For T1w and T2w scans where post-acquisition normalization occurs at the scanner, two versions may be available for BIDS sorting. If you only want to include the normalized version, match for 'NORM' in the image_type field in your if statement.

From here, you can delete the tsv file as it is no longer necessary.

Step 3: BIDS Conversion

The next step is performing the conversion. The commands for this look very similar to those in Step 1, but have a couple of options changed. These can be seen below.

heudiconv -s <subject> -ss <session> -d <dataset_path>/dicom/{subject}/ses-{session}/*/*.dcm -o <dataset_path>/nifti -f <dataset_path>/heuristic.py -c dcm2niix -b --overwrite

The changes are -f which now points to the new heuristic file, -c which specifies dcm2niix as the converter, and -b which sets the output to be in BIDS format.

Step 4: Cleanup

The last step involves removing an unnecessary field from a json file that could cause BIDS validation to fail (depending on which Heudiconv version you are using) as well as associating the field map files with the functional and diffusion scans they should be applied to during distortion correction.

First, each type of functional scan will have an associated *_bold.json file in the main nifti folder. Open it in a json file editor such as Atom (available in Applications > Accessories on Cheaha). Remove the “CogAtlasID” field if its entry is only “TODO”. For later versions of Heudiconv, it is in an acceptable form of a URL so can be left alone.
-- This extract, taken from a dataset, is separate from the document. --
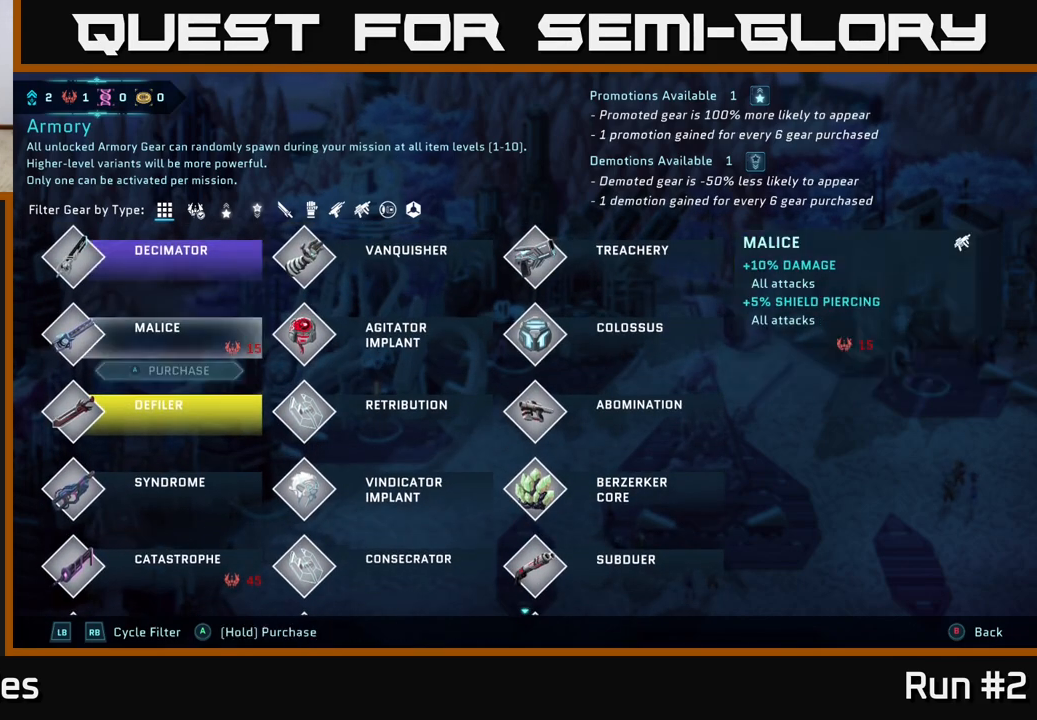
{"buttons": [], "left_stick": "center", "right_stick": "center", "events": [[33, "left_stick", "right"], [183, "left_stick", "center"], [283, "left_stick", "right"], [450, "left_stick", "center"]]}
Lastly, you need to associate the fieldmaps with their corresponding scans. This can be done manually or through a custom script. For the manual process, open the json sidecar file for one of the fieldmaps. You will need to add an IntendedFor field to the json file with its values being relative paths to the associated functional and/or diffusion files. This field can be placed anywhere in the json file and should look like:

"IntendedFor": [
    "ses-01/func/func_scan_1.nii.gz",
    "ses-01/func/func_scan_2.nii.gz"
],

Replace the generic names with the real names of the nifti files and session directories. If session directories are omitted from the directory structure, omit them here as well.
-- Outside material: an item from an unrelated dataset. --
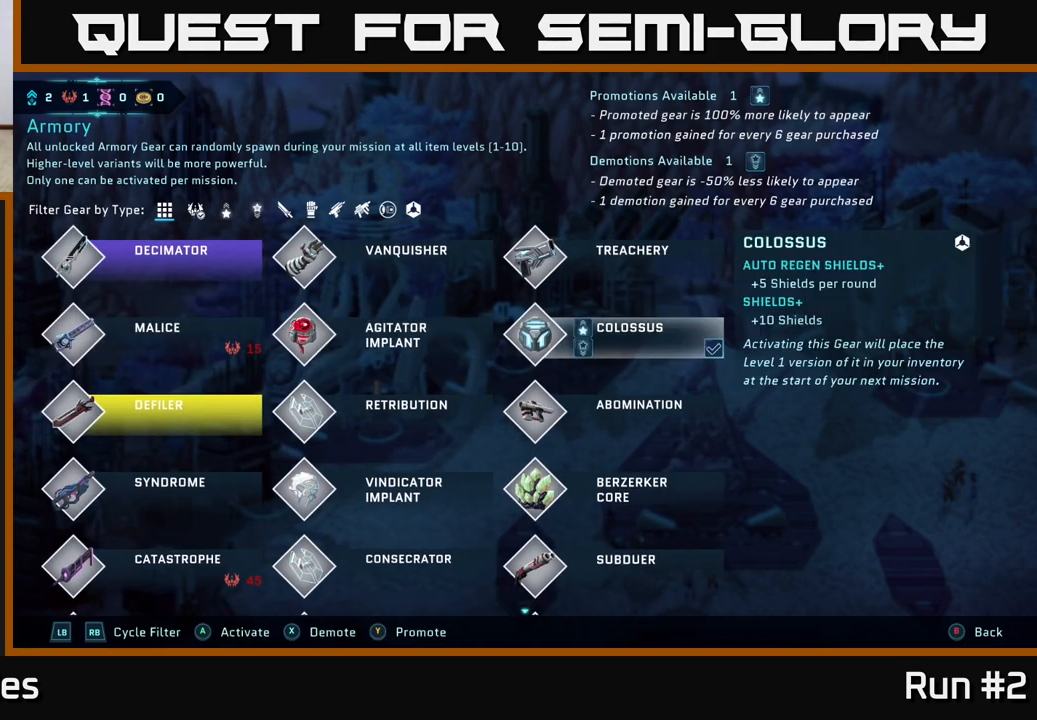
{"buttons": [], "left_stick": "down", "right_stick": "center", "events": [[83, "left_stick", "down"], [250, "left_stick", "center"], [350, "left_stick", "down"]]}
Every fmap file needs to have an IntendedFor field in order to be used for unwarping in fmriprep or other similar BIDS apps. For sessions where multiple fieldmaps were acquired for separate sets of scans, the IntendedFor fields will differ and care should be taken to make sure the field maps are associated with the correct scans.

Optional Steps and Documentation

While the output of Heudiconv is a BIDS-compliant dataset and can be used immediately, files such as the dataset_description.json, the main task jsons, and the participant tsv and json files are not automatically filled out. Additionally, while the individual events.json files for each individual task scan are generated, they will need to be filled out by the researcher. More information about the task events files can be found here.

Resulting File Permissions

HeuDiConv has been found to automatically alter file permissions for the resulting niftis and jsons to where these files are read-only for owners, groups, and everyone. This can cause issues for software such as fmriprep that needs write permission for some of these files. If you are working with a group in a project directory and multiple people need to be able to use the BIDS-sorted data, the person who runs HeuDiConv (the owner of the created files) will need to add user and group write permissions for each json and nifti output file after HeuDiConv completes. To add these permissions for all files within a subject’s BIDS-sorted directory, you can use the following command:

find <path/to/BIDS/subject> -type f -exec chmod ug+w {} \;

Rerunning HeuDiConv

After running, HeuDiConv stores a copy of the heuristic file that was used for conversion. Further runs default to using this copied heuristic instead of the heuristic passed into the command. This means any changes to you made to the heuristic will not be applied. If HeuDiConv needs to be rerun due to a change in the heuristic file such as adding key-value pairs to the scan names, delete the contents of the .heudiconv directory for the subject you are rerunning beforehand.